Influence of Seed Size and Planting Date on the Performance of Austrian Winter Field Peas1

  1. G. A. Murray,
  2. J. B. Swensen and
  3. D. L. Auld2

Abstract

Abstract

Production of Austrian winter field pea [Pisum sativum spp. arvense (L.) Poir] is limited by a lack of information on cultural practices and potential productivity. Field studies were conducted to determine the influence of seed size and planting date upon spring seedling vigor, seed yield, and seed weight of several Austrian winter field pea cultivars. The Moscow studies were situated on a Palouse silt loam soil (fine-silty, mixed, mesic, pachic Ultic Haploxeroll) and the Grangeville study on a Chicane silt loam (fine, montmorillonitic, mesic Xeric Argialboll). Small-sized seed (<5.2 mm diam) significantly reduced spring seedling vigor of Austrian winter field pea planted in October under cool, wet conditions. Seed yields of Austrian winter field pea planted in October under cool, wet conditions in 1977 at Grangeville, Idaho, and in October under dry conditions in 1978 at Moscow, Idaho were reduced by 742 and 255 kg ha−1, respectively when Austrian winter field peas were established from small vs large-sized seed.
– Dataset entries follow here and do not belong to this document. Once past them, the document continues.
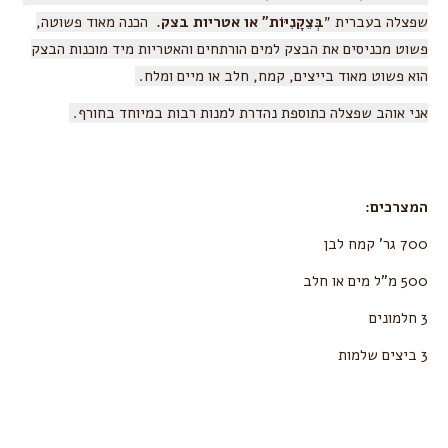
שפצלה בעברית ״
בְּצֵקָנִיּוֹת״ או אטריות בצק.
הכנה מאוד פשוטה,
פשוט מכניסים את הבצק למים הורתחים והאטריות מיד מוכנות הבצק
הוא פשוט מאוד בייצים, קמח, חלב או מיים ומלח.
אני אוהב שפצלה כתוספת נהדרת למנות רבות במיוחד בחורף.
המצרכים:
700 גר' קמח לבן
500 מ"ל מים או חלב
3 חלמונים
3 ביצים שלמות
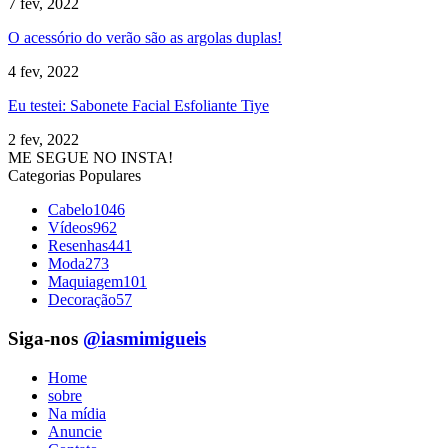
7 fev, 2022
O acessório do verão são as argolas duplas!
4 fev, 2022
Eu testei: Sabonete Facial Esfoliante Tiye
2 fev, 2022
ME SEGUE NO INSTA!
Categorias Populares
Cabelo
1046
Vídeos
962
Resenhas
441
Moda
273
Maquiagem
101
Decoração
57
Siga-nos
@iasmimigueis
Home
sobre
Na mídia
Anuncie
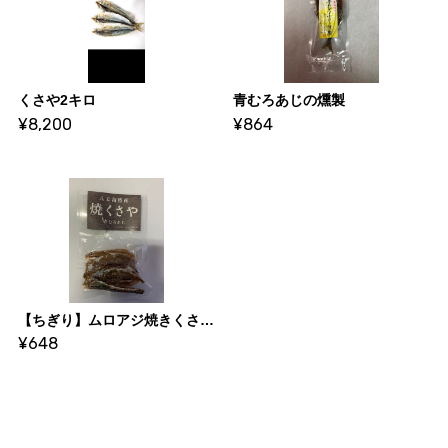
くさや2キロ
青むろあじの燻製
¥8,200
¥864
【ちぎり】ムロアジ焼きくさや 40g
¥648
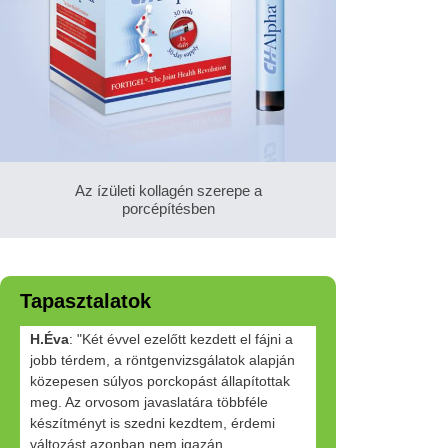
Az ízületi kollagén szerepe a
porcépítésben
Tapasztalatok
H.Éva
: "Két évvel ezelőtt kezdett el fájni a
jobb térdem, a röntgenvizsgálatok alapján
közepesen súlyos porckopást állapítottak
meg. Az orvosom javaslatára többféle
készítményt is szedni kezdtem, érdemi
változást azonban nem igazán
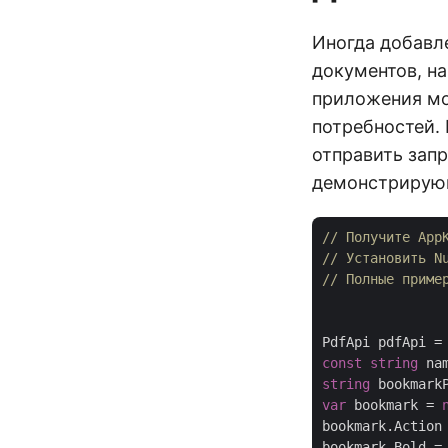
Иногда добавл
документов, н
приложения мо
потребностей. 
отправить запр
демонстрирующ
// Получите App
// Установить N
// Полные приме
PdfApi pdfApi =
const
string
 na
string
 bookmark
var
 bookmark = 
bookmark.Action
bookmark.Bold =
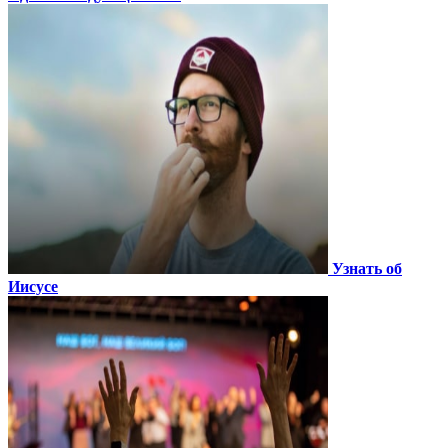
Узнать об
Иисусе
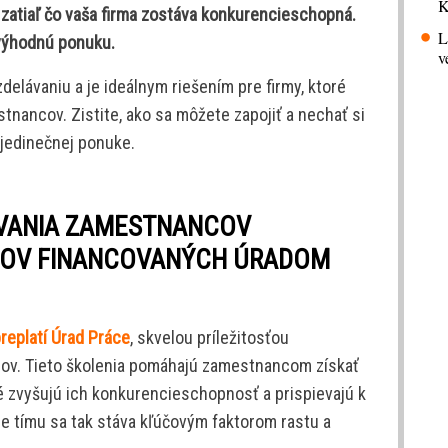
K
, zatiaľ čo vaša firma zostáva konkurencieschopná.
L
o výhodnú ponuku.
v
delávaniu a je ideálnym riešením pre firmy, ktoré
stnancov. Zistite, ako sa môžete zapojiť a nechať si
 jedinečnej ponuke.
ÁVANIA ZAMESTNANCOV
ZOV FINANCOVANÝCH ÚRADOM
preplatí Úrad Práce
, skvelou príležitosťou
cov. Tieto školenia pomáhajú zamestnancom získať
é zvyšujú ich konkurencieschopnosť a prispievajú k
ie tímu sa tak stáva kľúčovým faktorom rastu a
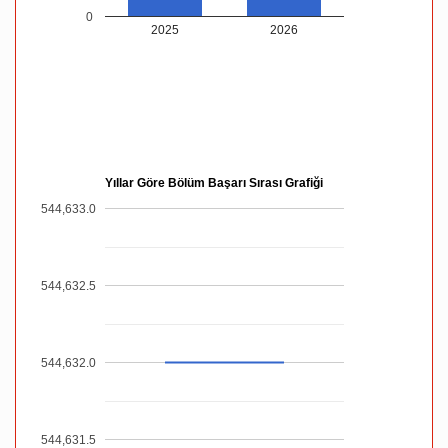
0
2025
2026
Yıllar Göre Bölüm Başarı Sırası Grafiği
544,633.0
544,632.5
544,632.0
544,631.5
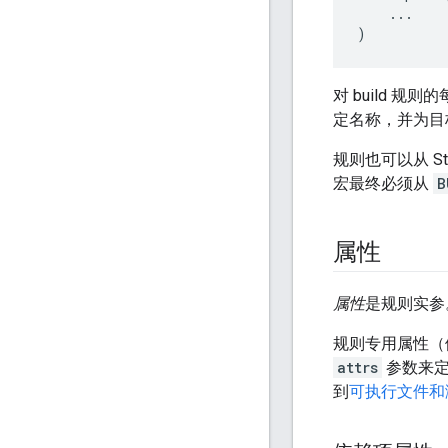
...
)
对 build 
定名称，并为目
规则也可以从 St
宏最终必须从
B
属性
属性
是规则实参
规则专用属性
attrs
参数来
到
可执行文件和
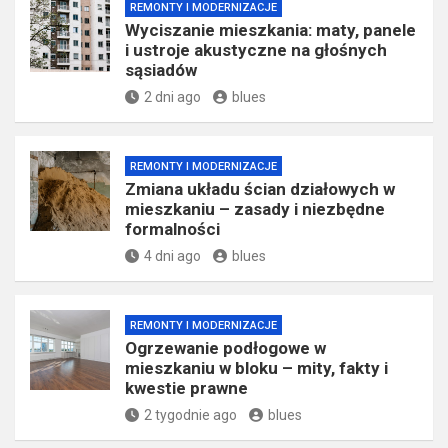
REMONTY I MODERNIZACJE
Wyciszanie mieszkania: maty, panele
i ustroje akustyczne na głośnych
sąsiadów
2 dni ago
blues
REMONTY I MODERNIZACJE
Zmiana układu ścian działowych w
mieszkaniu – zasady i niezbędne
formalności
4 dni ago
blues
REMONTY I MODERNIZACJE
Ogrzewanie podłogowe w
mieszkaniu w bloku – mity, fakty i
kwestie prawne
2 tygodnie ago
blues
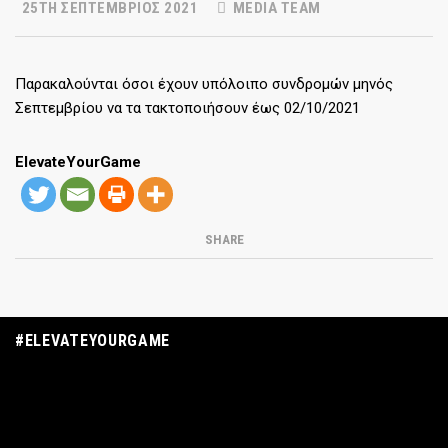
25TH ΣΕΠΤΈΜΒΡΙΟΣ 2021
MEDIA TEAM
Παρακαλούνται όσοι έχουν υπόλοιπο συνδρομών μηνός
Σεπτεμβρίου να τα τακτοποιήσουν έως 02/10/2021
ElevateYourGame
SHARE
#ELEVATEYOURGAME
Improved seedling vigor of Austrian winter field pea from large-sized seed did not improve yield of Austrian winter field peas planted at locations, planting dates, and environments favorable for pea growth. At Grangeville in 1977, the Austrian winter field peas planted in September produced 1298 kg ha−1 more seed than October-planted Austrian winter field pea. September and early October planting dates had no influence on seed yield at Moscow, but Austrian winter field peas planted in late October failed to establish economic stands in both years, probably because of low October precipitation in both years and very low winter temperatures in 1978 to 1979. Seed weight of most Austrian winter field pea lines declined an average of 1.6 g 100−1 seed as seeding date was delayed from September until October. Reduced seed weight accounted for part of the seed yield reduction observed at Grangeville. Seed weight of a semi-dwarf Austrian winter field pea increased significantly as seeding date was delayed from September until October. ‘Melrose’ had the best seedling vigor and ‘Common’ the worst seedling vigor of all cultivars tested. No differences in seed yield were observed between ‘Fenn’, Melrose, and Common at either location.